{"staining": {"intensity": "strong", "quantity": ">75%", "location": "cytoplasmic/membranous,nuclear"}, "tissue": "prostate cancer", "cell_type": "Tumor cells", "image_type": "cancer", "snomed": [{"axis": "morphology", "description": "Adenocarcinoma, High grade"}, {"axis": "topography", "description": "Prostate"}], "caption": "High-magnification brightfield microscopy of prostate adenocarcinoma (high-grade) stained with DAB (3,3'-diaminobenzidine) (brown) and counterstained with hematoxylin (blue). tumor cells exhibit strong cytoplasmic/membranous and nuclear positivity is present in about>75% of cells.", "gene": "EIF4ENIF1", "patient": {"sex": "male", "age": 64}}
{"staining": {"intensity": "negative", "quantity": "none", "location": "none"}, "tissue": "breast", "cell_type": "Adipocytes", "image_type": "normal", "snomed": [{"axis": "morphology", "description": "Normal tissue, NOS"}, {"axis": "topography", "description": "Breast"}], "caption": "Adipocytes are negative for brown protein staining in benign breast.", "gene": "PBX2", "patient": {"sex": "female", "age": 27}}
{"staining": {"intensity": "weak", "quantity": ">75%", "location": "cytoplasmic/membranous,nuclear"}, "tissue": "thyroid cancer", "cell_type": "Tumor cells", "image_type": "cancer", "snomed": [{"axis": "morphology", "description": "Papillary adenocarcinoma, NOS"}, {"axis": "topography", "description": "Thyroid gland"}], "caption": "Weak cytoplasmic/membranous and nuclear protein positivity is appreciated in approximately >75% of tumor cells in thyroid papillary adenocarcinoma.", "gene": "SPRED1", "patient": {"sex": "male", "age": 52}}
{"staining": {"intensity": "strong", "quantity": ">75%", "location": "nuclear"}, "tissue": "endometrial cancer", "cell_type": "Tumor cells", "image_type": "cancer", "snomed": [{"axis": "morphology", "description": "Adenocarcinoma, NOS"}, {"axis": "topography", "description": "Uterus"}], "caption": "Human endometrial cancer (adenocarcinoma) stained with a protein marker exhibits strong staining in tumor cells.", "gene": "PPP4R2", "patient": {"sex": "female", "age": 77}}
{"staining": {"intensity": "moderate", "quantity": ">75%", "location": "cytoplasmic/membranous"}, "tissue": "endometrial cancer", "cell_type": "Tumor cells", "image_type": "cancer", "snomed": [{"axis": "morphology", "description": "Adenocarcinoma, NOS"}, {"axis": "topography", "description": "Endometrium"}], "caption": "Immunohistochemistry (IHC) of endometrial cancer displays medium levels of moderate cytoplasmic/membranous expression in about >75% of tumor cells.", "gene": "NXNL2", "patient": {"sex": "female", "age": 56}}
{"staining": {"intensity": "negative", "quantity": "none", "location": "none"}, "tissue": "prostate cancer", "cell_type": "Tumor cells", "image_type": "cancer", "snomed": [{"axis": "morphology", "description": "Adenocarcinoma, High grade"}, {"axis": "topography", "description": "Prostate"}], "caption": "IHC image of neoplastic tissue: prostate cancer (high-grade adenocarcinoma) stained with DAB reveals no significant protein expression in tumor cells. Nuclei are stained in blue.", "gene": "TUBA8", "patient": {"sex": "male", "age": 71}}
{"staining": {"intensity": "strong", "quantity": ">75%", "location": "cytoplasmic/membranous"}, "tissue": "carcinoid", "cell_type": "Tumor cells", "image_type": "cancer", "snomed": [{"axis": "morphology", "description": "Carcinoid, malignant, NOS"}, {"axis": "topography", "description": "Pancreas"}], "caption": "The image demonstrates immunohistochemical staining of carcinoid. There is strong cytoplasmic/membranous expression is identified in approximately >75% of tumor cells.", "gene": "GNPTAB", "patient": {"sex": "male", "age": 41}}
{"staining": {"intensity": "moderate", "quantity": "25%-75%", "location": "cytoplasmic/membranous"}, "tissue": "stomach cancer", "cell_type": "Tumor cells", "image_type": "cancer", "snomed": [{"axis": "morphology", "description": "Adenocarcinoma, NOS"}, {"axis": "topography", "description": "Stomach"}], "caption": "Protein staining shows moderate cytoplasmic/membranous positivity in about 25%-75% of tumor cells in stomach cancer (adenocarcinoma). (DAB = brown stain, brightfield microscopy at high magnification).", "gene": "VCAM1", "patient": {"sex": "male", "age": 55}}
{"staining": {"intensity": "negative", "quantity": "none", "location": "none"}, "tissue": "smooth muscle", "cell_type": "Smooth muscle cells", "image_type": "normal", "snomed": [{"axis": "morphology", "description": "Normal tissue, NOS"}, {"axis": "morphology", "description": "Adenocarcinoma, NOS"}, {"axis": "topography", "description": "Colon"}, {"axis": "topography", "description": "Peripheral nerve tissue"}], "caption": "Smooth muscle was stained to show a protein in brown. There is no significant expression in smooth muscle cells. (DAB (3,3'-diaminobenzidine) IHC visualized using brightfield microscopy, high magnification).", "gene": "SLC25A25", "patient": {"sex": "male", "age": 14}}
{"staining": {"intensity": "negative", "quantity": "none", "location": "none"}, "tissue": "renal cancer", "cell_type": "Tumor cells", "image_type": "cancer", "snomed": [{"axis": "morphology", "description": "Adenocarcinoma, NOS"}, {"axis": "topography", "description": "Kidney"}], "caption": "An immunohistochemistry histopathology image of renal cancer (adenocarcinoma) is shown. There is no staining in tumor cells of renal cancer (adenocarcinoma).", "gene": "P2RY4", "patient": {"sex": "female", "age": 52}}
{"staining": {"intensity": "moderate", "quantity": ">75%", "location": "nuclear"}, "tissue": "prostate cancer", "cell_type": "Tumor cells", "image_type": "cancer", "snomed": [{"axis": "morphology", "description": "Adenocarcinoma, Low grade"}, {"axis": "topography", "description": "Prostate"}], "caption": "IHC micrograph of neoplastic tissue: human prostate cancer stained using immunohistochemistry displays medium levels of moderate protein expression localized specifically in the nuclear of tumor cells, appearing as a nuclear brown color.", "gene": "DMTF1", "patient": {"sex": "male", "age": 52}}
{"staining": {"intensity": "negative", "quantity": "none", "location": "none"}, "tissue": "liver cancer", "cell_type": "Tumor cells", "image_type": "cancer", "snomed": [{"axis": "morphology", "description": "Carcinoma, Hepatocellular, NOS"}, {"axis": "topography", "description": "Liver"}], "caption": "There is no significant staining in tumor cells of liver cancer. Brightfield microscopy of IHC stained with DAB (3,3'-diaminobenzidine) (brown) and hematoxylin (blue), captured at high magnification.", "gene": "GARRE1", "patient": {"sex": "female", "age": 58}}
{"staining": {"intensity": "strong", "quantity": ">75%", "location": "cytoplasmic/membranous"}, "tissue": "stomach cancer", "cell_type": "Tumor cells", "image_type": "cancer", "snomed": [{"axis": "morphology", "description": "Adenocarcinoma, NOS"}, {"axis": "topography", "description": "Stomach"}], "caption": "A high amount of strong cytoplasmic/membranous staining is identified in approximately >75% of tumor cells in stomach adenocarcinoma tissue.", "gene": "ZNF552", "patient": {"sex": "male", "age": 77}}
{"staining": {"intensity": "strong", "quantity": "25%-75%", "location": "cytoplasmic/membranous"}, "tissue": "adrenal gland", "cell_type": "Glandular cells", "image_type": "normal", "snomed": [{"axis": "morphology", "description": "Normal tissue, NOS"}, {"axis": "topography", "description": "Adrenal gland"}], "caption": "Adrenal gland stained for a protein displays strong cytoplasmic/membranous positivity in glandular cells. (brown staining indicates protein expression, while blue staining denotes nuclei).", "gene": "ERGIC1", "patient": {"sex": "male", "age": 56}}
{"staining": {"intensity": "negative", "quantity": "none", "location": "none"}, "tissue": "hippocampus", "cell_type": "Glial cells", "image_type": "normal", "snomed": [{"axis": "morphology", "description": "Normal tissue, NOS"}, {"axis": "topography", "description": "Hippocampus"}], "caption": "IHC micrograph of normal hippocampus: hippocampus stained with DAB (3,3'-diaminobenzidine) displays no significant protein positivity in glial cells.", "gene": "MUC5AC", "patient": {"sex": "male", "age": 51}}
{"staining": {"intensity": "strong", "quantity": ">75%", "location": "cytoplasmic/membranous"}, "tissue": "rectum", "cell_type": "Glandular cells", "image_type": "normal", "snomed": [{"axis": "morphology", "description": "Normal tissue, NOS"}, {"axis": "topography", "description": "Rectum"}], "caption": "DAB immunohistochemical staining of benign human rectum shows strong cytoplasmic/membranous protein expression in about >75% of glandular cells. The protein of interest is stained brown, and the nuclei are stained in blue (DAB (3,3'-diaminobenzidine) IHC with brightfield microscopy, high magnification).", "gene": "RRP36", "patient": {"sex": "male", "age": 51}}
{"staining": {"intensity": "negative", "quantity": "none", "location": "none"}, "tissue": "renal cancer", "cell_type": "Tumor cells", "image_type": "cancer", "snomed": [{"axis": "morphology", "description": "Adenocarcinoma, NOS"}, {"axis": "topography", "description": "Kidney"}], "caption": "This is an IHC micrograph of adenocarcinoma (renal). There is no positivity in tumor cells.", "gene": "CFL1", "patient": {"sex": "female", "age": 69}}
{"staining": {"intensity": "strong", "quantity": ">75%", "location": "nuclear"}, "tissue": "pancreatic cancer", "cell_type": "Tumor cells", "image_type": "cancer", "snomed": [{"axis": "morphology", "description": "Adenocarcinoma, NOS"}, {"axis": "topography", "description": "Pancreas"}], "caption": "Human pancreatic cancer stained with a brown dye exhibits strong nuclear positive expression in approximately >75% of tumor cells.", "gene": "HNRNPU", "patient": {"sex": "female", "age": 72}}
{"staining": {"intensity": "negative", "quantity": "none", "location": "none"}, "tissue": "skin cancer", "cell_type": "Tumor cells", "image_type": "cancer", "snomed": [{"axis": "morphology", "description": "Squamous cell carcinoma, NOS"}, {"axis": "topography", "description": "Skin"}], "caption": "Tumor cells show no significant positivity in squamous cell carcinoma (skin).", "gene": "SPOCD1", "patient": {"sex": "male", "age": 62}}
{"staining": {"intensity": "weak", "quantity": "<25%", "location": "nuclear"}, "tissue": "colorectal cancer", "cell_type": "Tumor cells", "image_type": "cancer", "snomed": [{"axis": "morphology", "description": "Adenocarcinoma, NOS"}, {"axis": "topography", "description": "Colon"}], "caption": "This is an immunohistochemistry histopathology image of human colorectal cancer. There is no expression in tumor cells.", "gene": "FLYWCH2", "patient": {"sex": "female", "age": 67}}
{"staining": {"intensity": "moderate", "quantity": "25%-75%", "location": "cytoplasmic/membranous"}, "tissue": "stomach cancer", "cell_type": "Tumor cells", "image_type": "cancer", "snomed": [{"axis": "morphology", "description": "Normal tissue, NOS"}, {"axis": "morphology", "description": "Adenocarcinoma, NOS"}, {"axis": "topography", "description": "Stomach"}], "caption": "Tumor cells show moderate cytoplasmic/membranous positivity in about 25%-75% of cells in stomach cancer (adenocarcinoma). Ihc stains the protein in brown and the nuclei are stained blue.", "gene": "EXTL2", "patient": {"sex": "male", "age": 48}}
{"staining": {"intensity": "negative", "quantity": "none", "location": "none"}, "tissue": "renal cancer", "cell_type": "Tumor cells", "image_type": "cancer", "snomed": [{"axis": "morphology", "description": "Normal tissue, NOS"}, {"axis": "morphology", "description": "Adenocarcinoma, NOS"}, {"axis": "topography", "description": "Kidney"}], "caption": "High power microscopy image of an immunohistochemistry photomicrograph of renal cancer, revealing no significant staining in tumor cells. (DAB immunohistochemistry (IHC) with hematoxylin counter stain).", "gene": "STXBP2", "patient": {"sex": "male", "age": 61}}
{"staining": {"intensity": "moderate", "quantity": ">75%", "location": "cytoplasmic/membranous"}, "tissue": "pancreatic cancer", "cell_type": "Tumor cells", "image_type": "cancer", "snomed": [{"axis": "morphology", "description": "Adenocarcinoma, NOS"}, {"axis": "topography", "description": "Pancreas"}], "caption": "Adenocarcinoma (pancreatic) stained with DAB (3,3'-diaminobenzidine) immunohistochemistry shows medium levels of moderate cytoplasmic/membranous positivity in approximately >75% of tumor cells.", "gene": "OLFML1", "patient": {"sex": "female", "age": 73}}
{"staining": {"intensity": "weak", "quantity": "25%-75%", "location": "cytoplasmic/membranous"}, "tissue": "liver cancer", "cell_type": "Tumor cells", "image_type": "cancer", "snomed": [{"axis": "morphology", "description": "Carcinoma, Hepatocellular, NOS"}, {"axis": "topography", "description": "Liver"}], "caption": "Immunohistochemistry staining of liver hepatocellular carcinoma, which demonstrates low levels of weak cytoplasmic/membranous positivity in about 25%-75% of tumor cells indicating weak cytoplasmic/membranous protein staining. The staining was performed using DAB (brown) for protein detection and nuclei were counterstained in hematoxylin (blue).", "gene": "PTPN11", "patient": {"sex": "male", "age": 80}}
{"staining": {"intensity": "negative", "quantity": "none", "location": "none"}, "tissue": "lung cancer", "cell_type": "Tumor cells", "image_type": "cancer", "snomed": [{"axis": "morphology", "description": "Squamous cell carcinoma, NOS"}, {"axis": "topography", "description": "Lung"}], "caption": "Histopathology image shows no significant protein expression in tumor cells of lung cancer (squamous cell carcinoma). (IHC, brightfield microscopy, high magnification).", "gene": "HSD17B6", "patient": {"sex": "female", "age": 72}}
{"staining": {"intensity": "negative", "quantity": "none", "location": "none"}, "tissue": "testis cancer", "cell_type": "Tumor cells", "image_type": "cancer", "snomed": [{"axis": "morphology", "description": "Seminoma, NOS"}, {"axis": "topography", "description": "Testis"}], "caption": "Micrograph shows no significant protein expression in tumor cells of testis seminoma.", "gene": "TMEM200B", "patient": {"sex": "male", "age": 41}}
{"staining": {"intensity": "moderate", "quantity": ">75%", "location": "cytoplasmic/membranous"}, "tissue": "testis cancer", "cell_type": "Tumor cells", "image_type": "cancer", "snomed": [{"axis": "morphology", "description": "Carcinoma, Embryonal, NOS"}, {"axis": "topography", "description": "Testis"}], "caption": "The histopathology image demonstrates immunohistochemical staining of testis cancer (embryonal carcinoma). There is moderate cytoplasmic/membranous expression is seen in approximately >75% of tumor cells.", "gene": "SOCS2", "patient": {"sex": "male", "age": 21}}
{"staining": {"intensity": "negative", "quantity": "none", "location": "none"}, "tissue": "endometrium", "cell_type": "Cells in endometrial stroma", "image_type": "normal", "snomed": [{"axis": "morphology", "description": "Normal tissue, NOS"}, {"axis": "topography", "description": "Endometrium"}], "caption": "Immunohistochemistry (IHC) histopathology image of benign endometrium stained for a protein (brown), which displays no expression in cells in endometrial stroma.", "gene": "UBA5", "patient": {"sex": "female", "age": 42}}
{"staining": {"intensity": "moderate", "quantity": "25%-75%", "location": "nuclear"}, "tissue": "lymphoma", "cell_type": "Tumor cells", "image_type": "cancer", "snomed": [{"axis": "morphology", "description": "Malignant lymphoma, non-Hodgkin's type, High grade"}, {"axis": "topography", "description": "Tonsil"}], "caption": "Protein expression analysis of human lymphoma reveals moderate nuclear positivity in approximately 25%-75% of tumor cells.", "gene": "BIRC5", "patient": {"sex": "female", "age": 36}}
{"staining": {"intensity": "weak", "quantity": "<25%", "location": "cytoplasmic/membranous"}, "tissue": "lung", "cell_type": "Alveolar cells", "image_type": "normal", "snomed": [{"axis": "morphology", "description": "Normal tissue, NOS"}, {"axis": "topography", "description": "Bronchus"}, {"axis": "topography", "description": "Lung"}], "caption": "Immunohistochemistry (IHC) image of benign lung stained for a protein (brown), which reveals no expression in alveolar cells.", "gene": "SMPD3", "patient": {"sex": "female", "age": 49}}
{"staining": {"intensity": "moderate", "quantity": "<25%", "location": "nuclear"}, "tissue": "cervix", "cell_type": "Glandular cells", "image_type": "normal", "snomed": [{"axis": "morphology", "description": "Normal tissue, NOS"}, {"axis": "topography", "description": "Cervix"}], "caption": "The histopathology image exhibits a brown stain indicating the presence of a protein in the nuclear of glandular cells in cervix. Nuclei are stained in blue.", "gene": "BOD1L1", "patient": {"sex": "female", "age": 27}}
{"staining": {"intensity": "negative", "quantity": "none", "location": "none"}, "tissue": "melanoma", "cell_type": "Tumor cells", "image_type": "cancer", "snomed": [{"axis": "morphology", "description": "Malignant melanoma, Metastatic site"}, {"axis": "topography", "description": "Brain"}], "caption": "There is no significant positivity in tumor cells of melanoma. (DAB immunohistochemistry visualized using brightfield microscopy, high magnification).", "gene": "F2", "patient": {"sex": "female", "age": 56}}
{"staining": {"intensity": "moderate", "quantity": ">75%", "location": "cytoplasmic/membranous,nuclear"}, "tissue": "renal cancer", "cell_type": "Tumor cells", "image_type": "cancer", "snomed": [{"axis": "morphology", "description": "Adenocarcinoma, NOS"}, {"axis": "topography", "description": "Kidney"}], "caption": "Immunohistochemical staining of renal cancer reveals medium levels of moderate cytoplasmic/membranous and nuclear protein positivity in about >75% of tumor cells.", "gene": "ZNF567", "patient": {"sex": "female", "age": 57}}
◇ ◇ ◇ ◇ ◇ ◇ ◇
Exercise directions -> From the listing above, output exactly the run of lines that starts with the line containing "is an immunohistochemistry" and ends with the line containing "cells show moderate".

Completed exercise ->
{"staining": {"intensity": "weak", "quantity": "<25%", "location": "nuclear"}, "tissue": "colorectal cancer", "cell_type": "Tumor cells", "image_type": "cancer", "snomed": [{"axis": "morphology", "description": "Adenocarcinoma, NOS"}, {"axis": "topography", "description": "Colon"}], "caption": "This is an immunohistochemistry histopathology image of human colorectal cancer. There is no expression in tumor cells.", "gene": "FLYWCH2", "patient": {"sex": "female", "age": 67}}
{"staining": {"intensity": "moderate", "quantity": "25%-75%", "location": "cytoplasmic/membranous"}, "tissue": "stomach cancer", "cell_type": "Tumor cells", "image_type": "cancer", "snomed": [{"axis": "morphology", "description": "Normal tissue, NOS"}, {"axis": "morphology", "description": "Adenocarcinoma, NOS"}, {"axis": "topography", "description": "Stomach"}], "caption": "Tumor cells show moderate cytoplasmic/membranous positivity in about 25%-75% of cells in stomach cancer (adenocarcinoma). Ihc stains the protein in brown and the nuclei are stained blue.", "gene": "EXTL2", "patient": {"sex": "male", "age": 48}}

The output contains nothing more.